哈夫曼编码树的经典题目

                                                        点击打开题目链接   poj3253

Fence Repair

Time Limit: 2000MS		Memory Limit: 65536K
Total Submissions: 25986		Accepted: 8382

Description

Farmer John wants to repair a small length of the fence around the pasture. He measures the fence and finds that he needs N (1 ≤ N ≤ 20,000) planks of wood, each having some integer length L_i (1 ≤ L_i ≤ 50,000) units. He then purchases a single long board just long enough to saw into the N planks (i.e., whose length is the sum of the lengths L_i). FJ is ignoring the "kerf", the extra length lost to sawdust when a sawcut is made; you should ignore it, too.

FJ sadly realizes that he doesn't own a saw with which to cut the wood, so he mosies over to Farmer Don's Farm with this long board and politely asks if he may borrow a saw.

Farmer Don, a closet capitalist, doesn't lend FJ a saw but instead offers to charge Farmer John for each of the N-1 cuts in the plank. The charge to cut a piece of wood is exactly equal to its length. Cutting a plank of length 21 costs 21 cents.

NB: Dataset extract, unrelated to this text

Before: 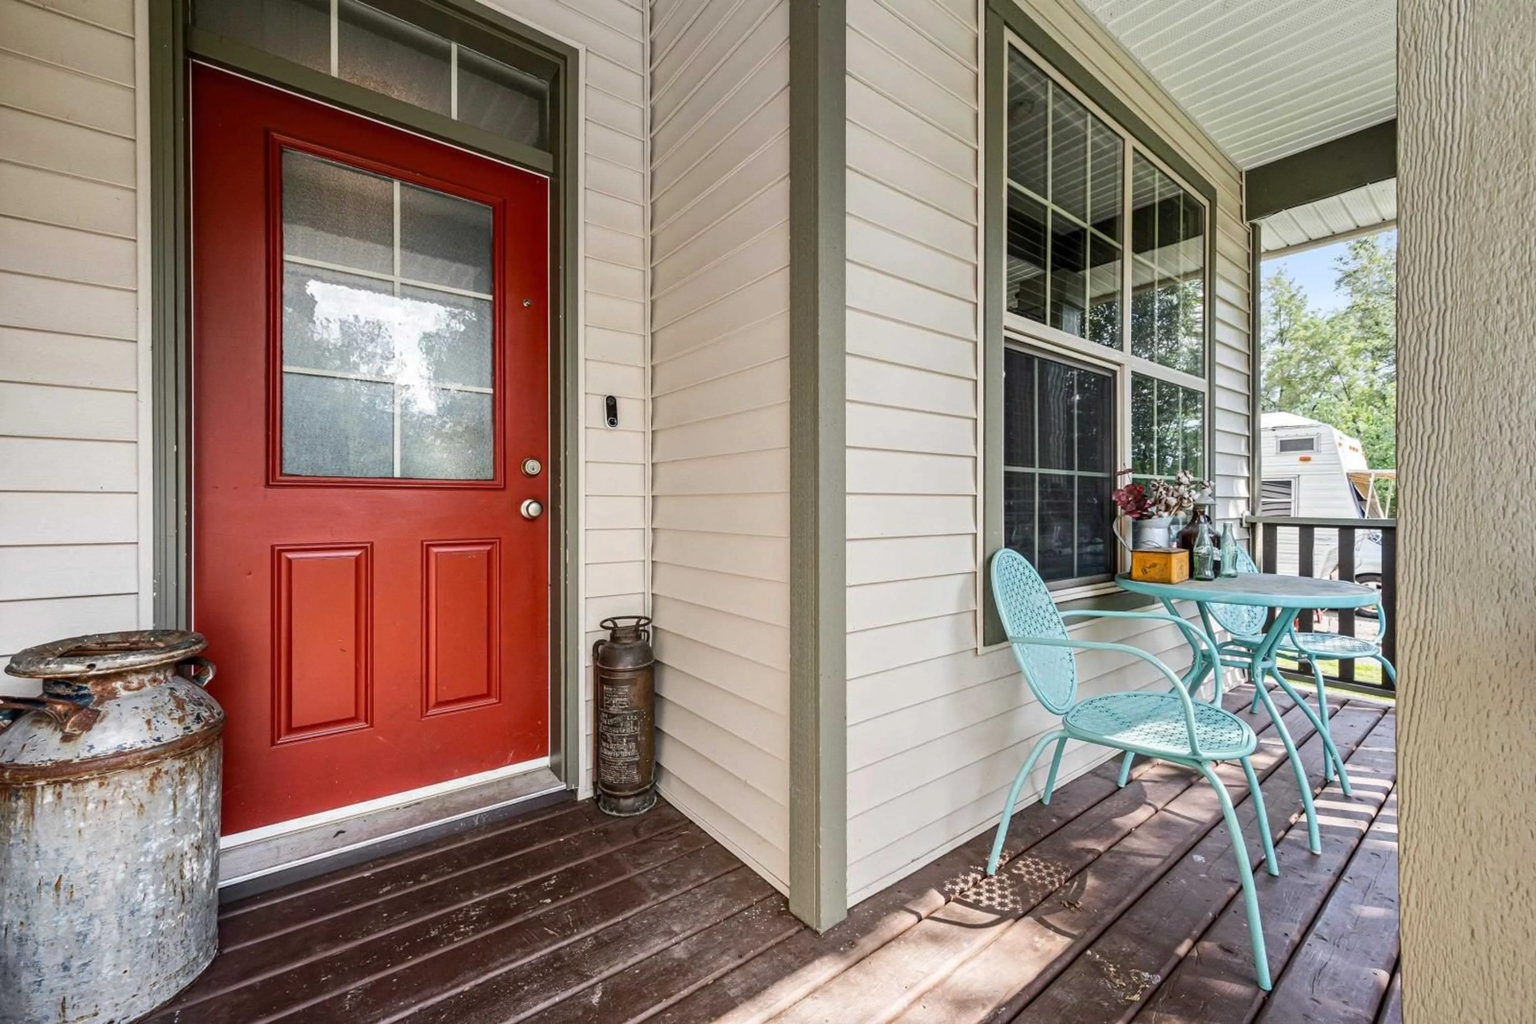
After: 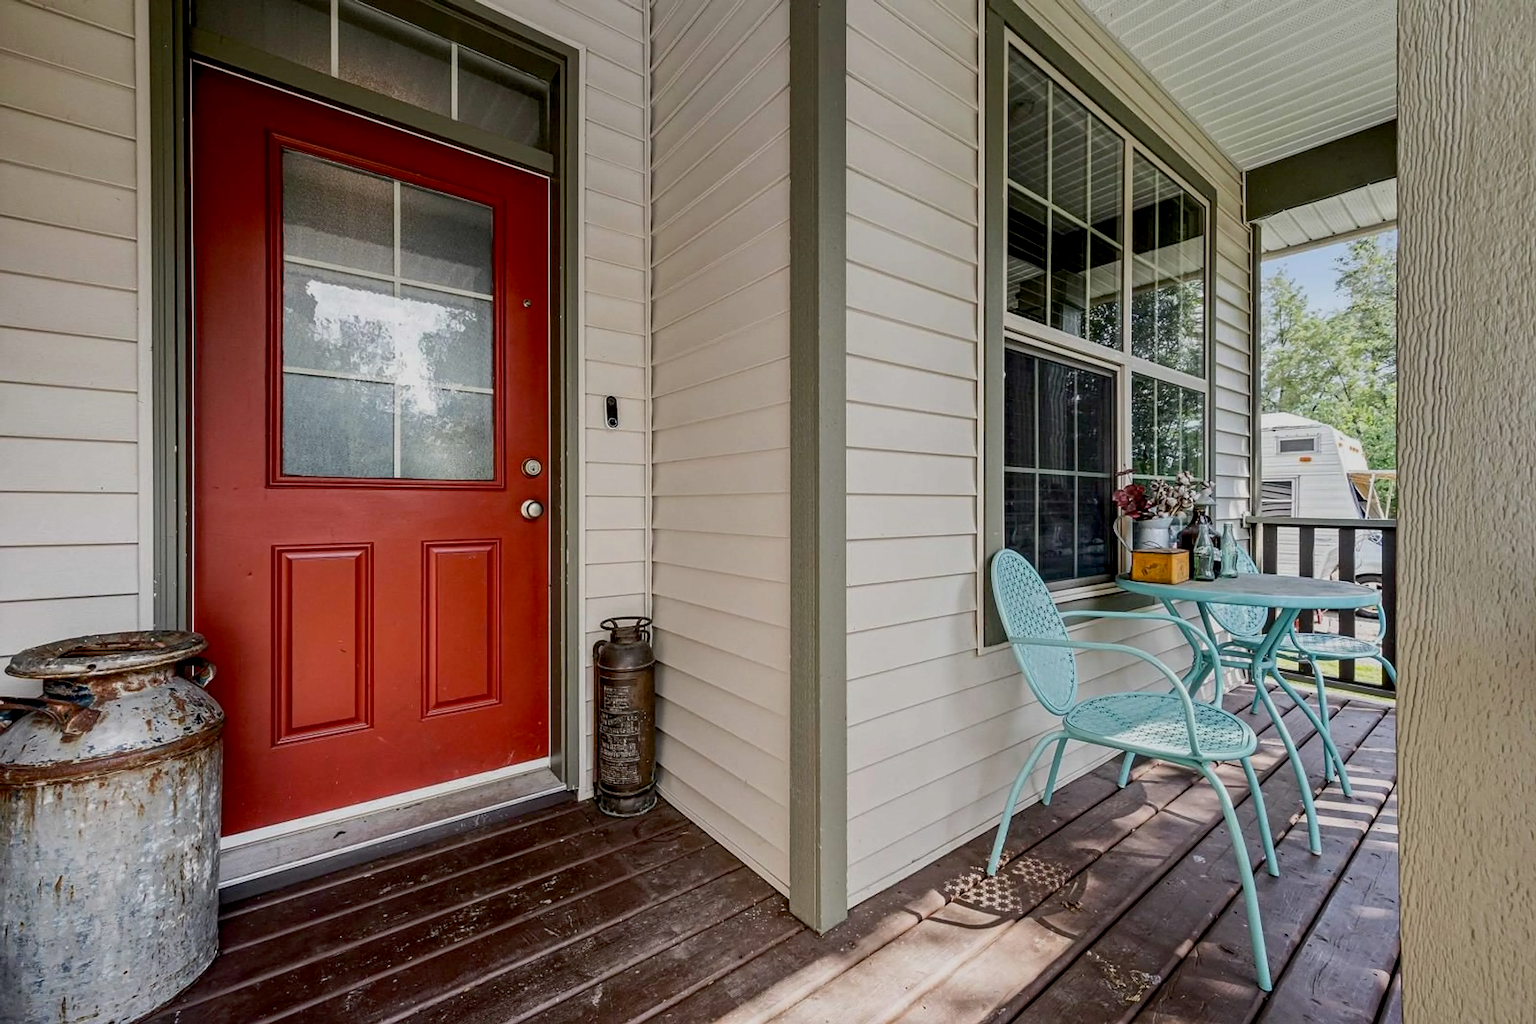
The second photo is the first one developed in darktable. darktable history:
sharpen: on, module defaults
exposure: black level correction 0.011, exposure -0.474 EV, compensate exposure bias true, compensate highlight preservation false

Farmer Don then lets Farmer John decide the order and locations to cut the plank. Help Farmer John determine the minimum amount of money he can spend to create the N planks. FJ knows that he can cut the board in various different orders which will result in different charges since the resulting intermediate planks are of different lengths.

Input

Line 1: One integer  N, the number of planks 
Lines 2.. N+1: Each line contains a single integer describing the length of a needed plank

Output

Line 1: One integer: the minimum amount of money he must spend to make  N-1 cuts

Sample Input

3
8
5
8

Sample Output

34

Hint

He wants to cut a board of length 21 into pieces of lengths 8, 5, and 8. 
The original board measures 8+5+8=21. The first cut will cost 21, and should be used to cut the board into pieces measuring 13 and 8. The second cut will cost 13, and should be used to cut the 13 into 8 and 5. This would cost 21+13=34. If the 21 was cut into 16 and 5 instead, the second cut would cost 16 for a total of 37 (which is more than 34).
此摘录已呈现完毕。